Local native Galloway was employed as Century Center’s cook when McDonnell tapped him for general manager. “He told me to just give it a try, and I’ve pretty much been here since the beginning,” Galloway says, crediting McDonnell for the grill’s success.

“You have to put it all to Mark, his drive, his vision,” Galloway says. “He’s the father figure to us, and we all jumped in there and stuck with him, because we have a goal to keep the doors open.”

Locally Sourced

Executive chef Tom Sheridan oversees the grill’s chophouse menu and all LaSalle Hospitality Group’s operations.

Onboard for nearly 20 years, he was a 2012 James Beard nominee who participated in the James Beard Celebrity Chef Tour held at the Joseph Decuis Farm in Roanoke. That year he was named winning chef among a dozen participants in Greatest Chefs of Michiana, an annual fundraiser for the local YMCA.

Sheridan’s interest in all things culinary was piqued as a youngster when his family owned Chauncy’s restaurant, a former landmark on South Bend’s west side. He received culinary training at Vincennes University, followed by seminar courses at The Culinary Institute of America in Hyde Park, New York, where he focused on regional French and Italian.

But this is still the Midwest, Sheridan says, and patrons love red meat, primarily hardwood-grilled filet mignon. Which isn’t to say beef dominates the grill’s menu.

“Duck and game meat sell a lot,” he says. “Sea bass is a number one seller, as is hardwood-grilled salmon. People are more health-conscious now, and they’re looking at gluten-free items and adhering to dietary restrictions, so they expect a lot more these days.”

LaSalle Grill is renowned for its locally sourced food. Think duck from Maple Leaf Farms (Leesburg). Bison from Cook’s Bison Ranch (Wolcottville) and poultry from Miller Amish Country Poultry (Orland). Meat and fish from Meats by Linz and Fortune Fish & Gourmet, both in the Chicago region. Then there are the vegetables: fresh, organic produce from local growers.

But Sheridan says it’s about more than cuisine. “Our management staff — about four people — has more than 120 years’ collective experience,” he explains. “We’re called ‘lifers.’ This is our job, and that makes a big difference because guests can walk in and see the same people who have been here all these years.
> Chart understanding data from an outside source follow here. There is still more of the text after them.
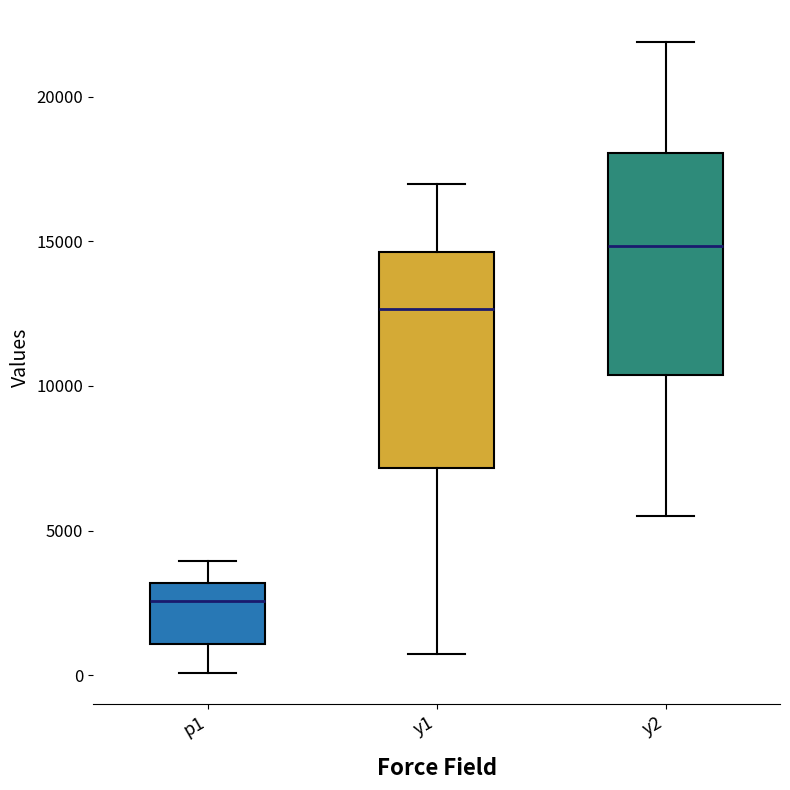

Where does the lower whisker of the box for y1 end on the y-axis? The values are not printed on the chart, so give them approximately, as read against the axis.

500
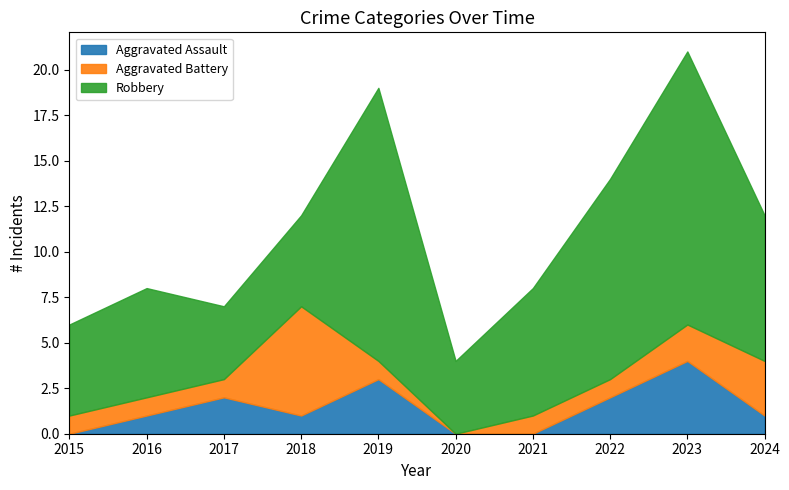

Is it true that Robbery equals 2 at 2020?

False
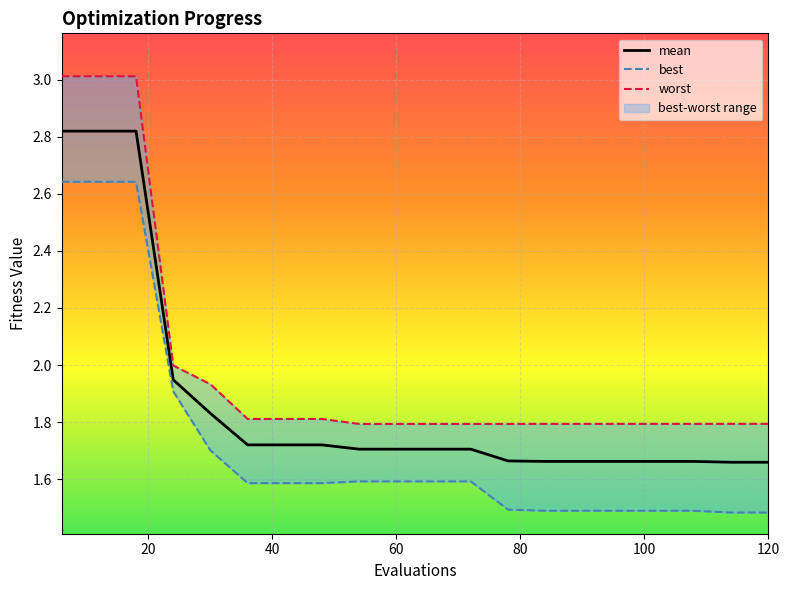

True or false: worst and mean intersect in this chart.

False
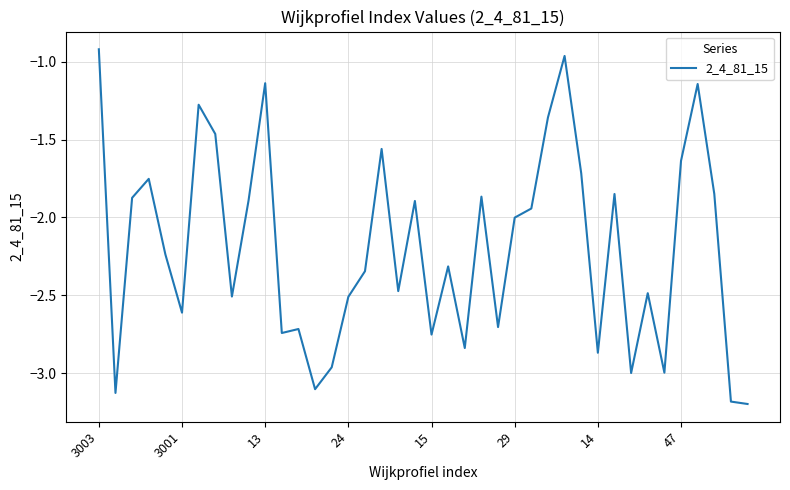

What is the maximum value shown in the chart?

-0.9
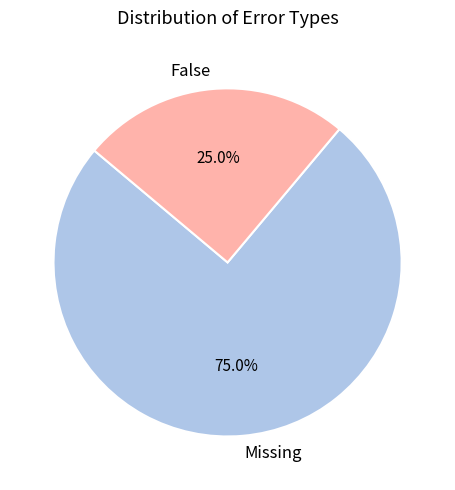

How many slices are in this pie chart?

2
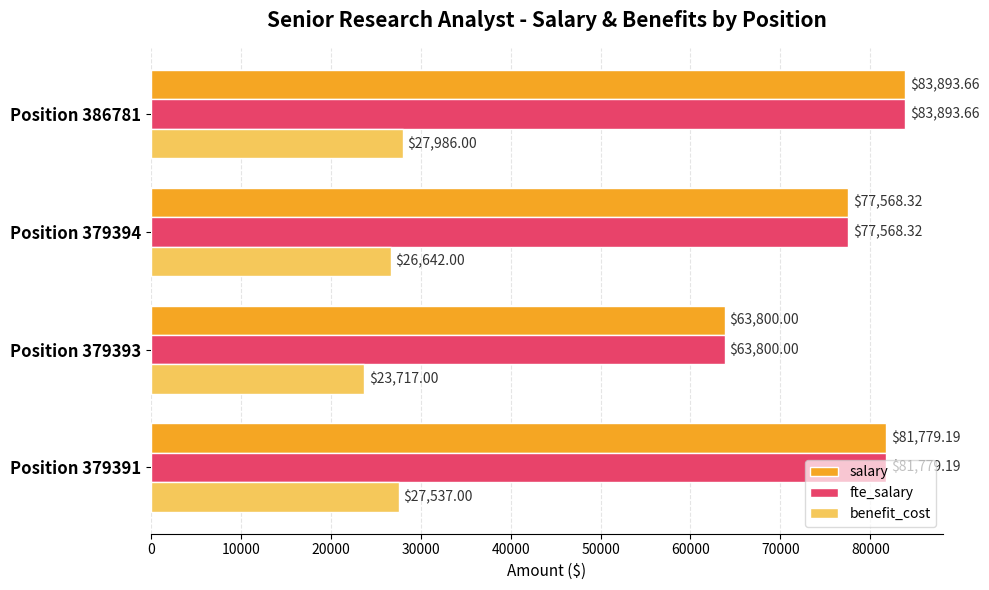

What is the spread (max minus min) of values at Position 386781?

55907.7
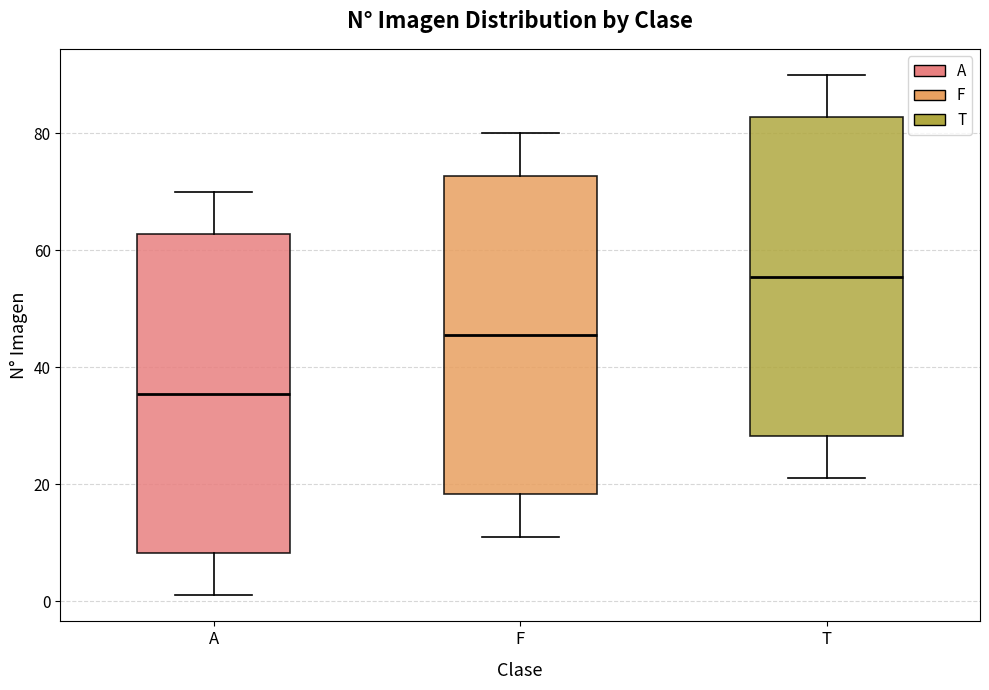

Reading left to right, read every box against the y-axis: the position of its median line, the range the box covers, and the ends of its whiskers. The values are not printed on the chart, so give them approximately, as read against the axis.

A: median 36, box 8 to 62, whiskers 2 to 70
F: median 46, box 18 to 72, whiskers 12 to 80
T: median 56, box 28 to 82, whiskers 22 to 90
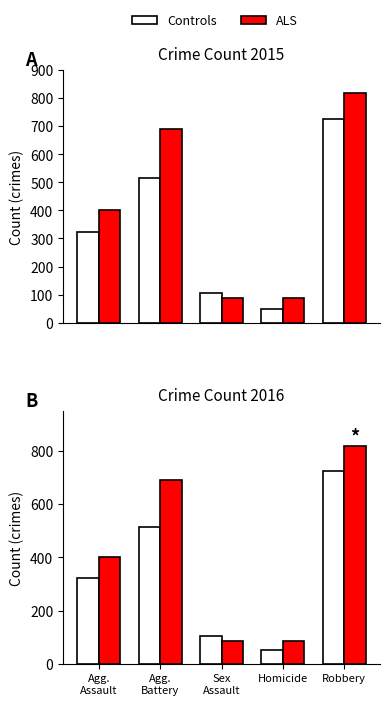

Does the chart contain stacked bars?

No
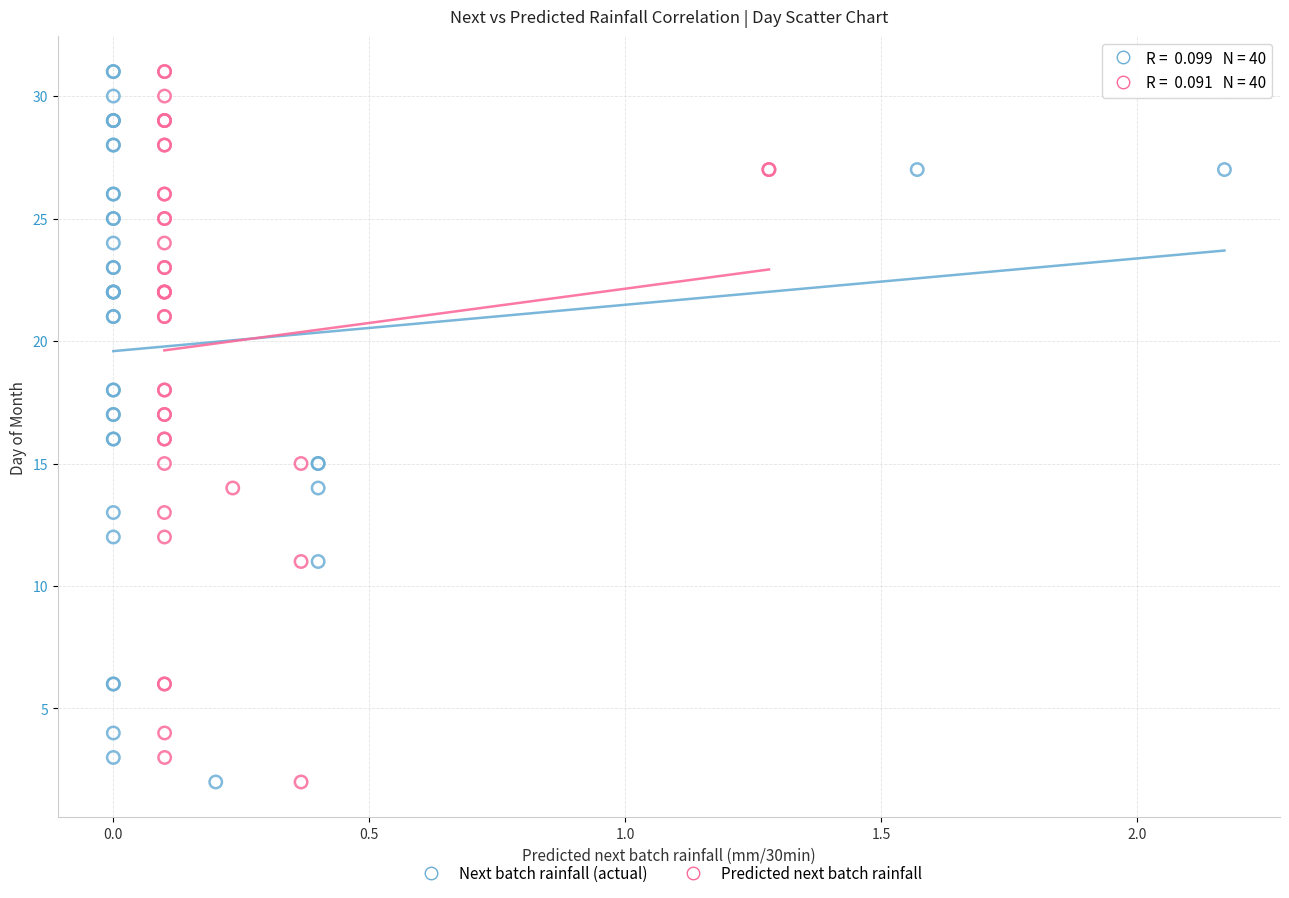

What are all the series names shown in the legend?

Next batch rainfall (actual), Predicted next batch rainfall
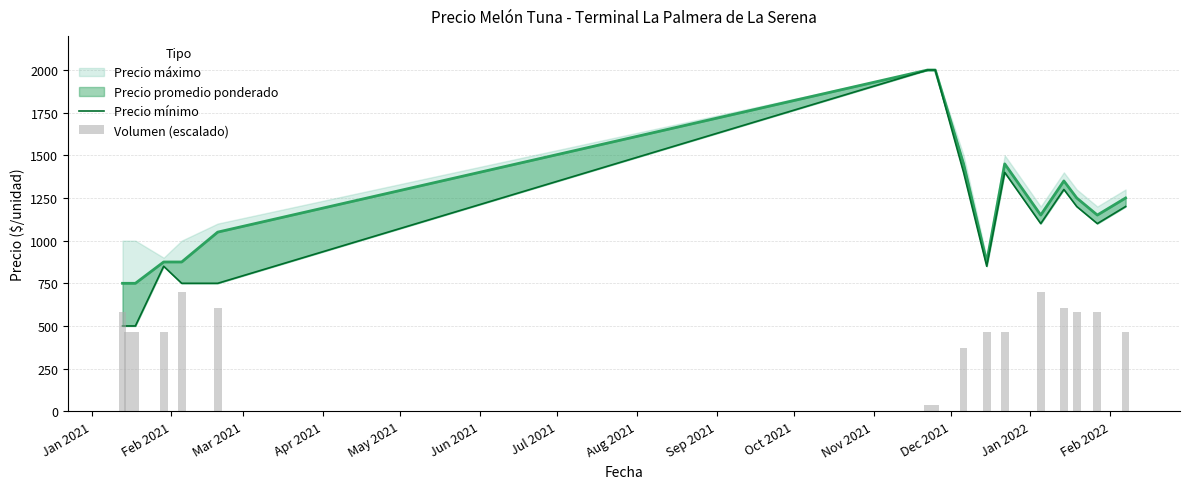

What is the smallest value displayed?

35.0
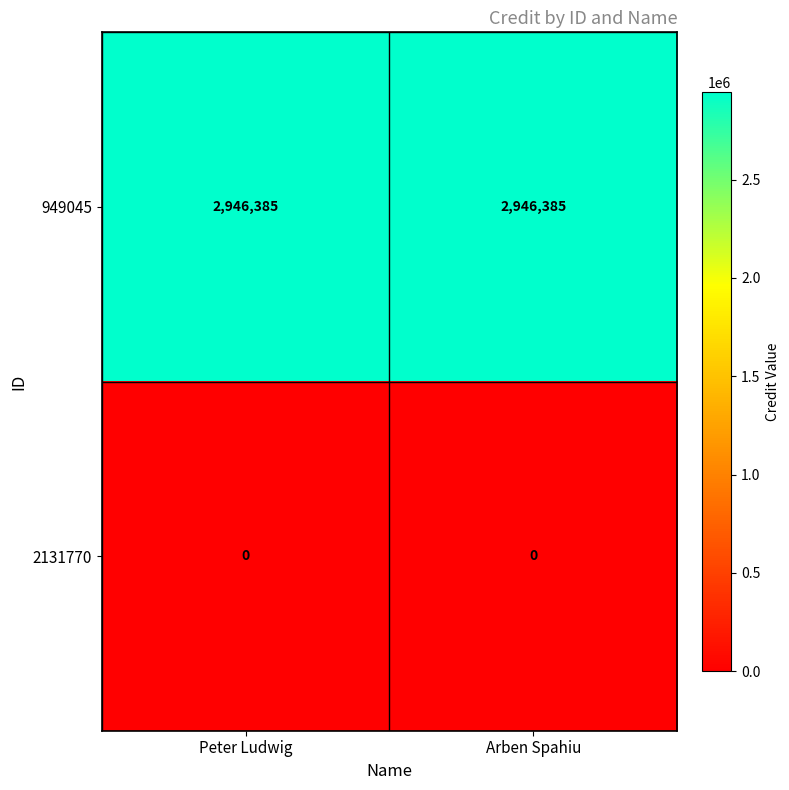

List the series in order of their overall mean, highest first.

949045, 2131770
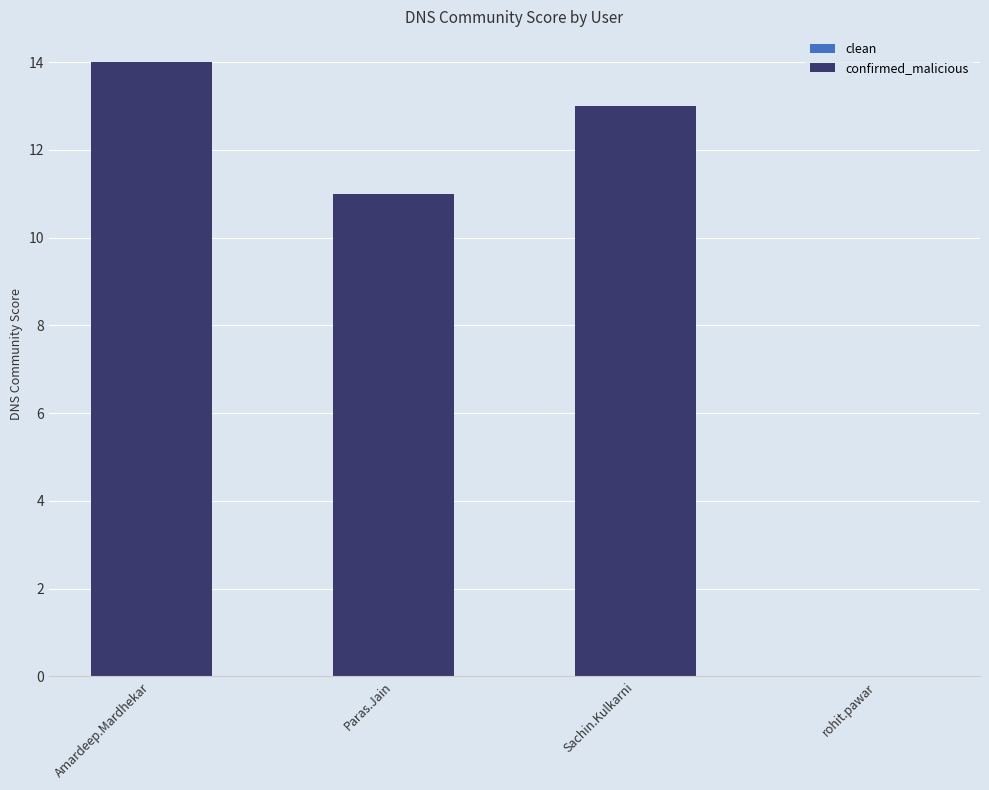

The chart shows a value of 14 at Amardeep.Mardhekar. True or false?

True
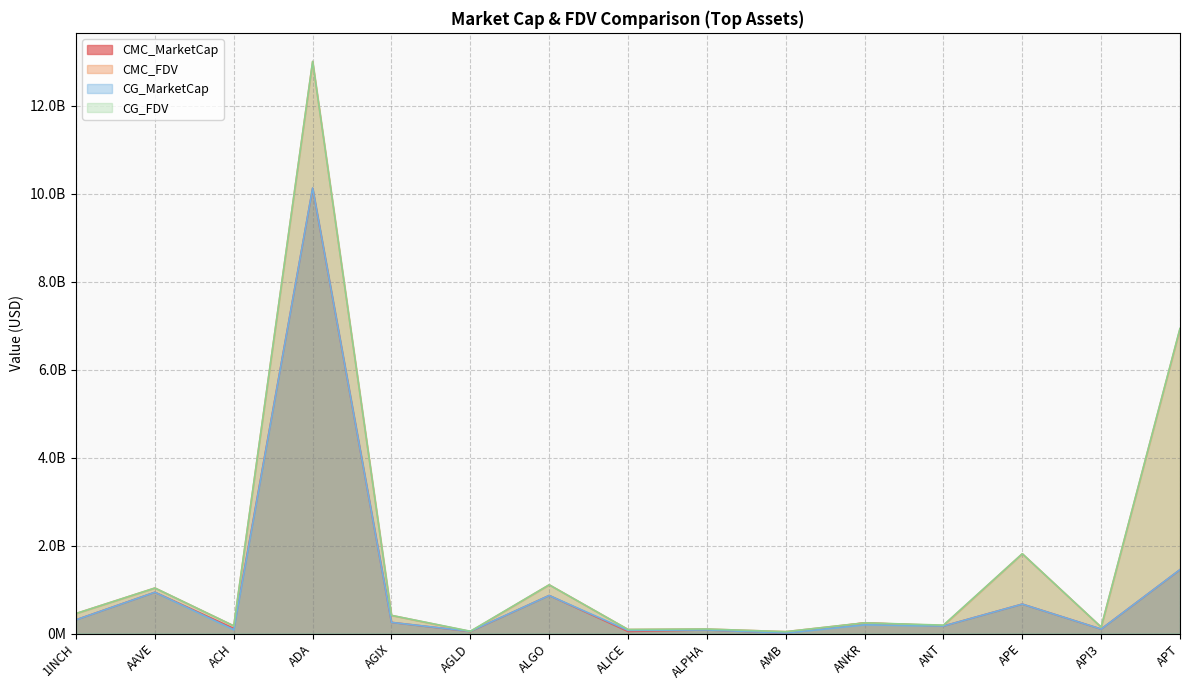

Is it true that CMC_FDV equals 35570084.8 at ALICE?

False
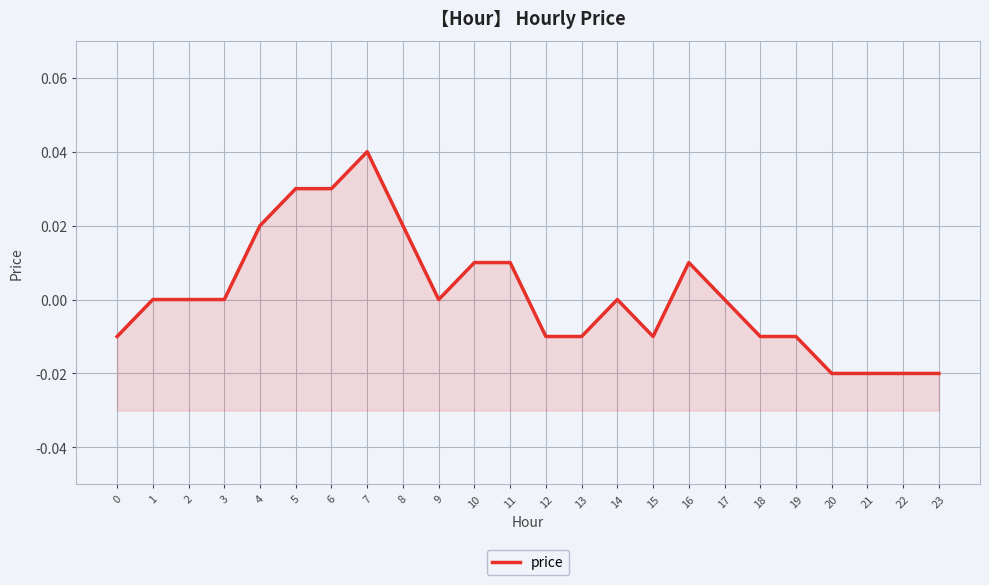

Count the values in the range 0 to 1.

14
“LaSalle Grill is a destination restaurant for special occasions,” he adds. “People come here for their anniversary dinner, their birthday. A lot of people propose here. So it’s not just a restaurant, it’s a brand. And it’s not just supper, it’s an adventure.”

Part of that adventure, he says, is guests’ willingness to order outside the Midwest time zone: Hardwood-grilled Black Buck Antelope has become a favorite, along with hardwood-grilled ostrich, formerly on the menu, which changes daily.

With winter around the corner, Sheridan says they’re looking at heartier foods. “We’re big on duck now, including duck bacon. Pork belly. More gastropub cooking and smoking our own meats. We’ll be serving more braised comfort food, such as homemade ravioli, or a nice New Zealand rack of lamb, a very consistent product.”

And all this paired with an award-winning wine list: More than 300 bottles are featured on the menu, a fraction of the cellar’s capacity.

It’s all about “flair, showmanship and knowledgeability,” McDonnell says. “These all lead to the value, and I want people to remember they had a great time, a memorable dining experience.”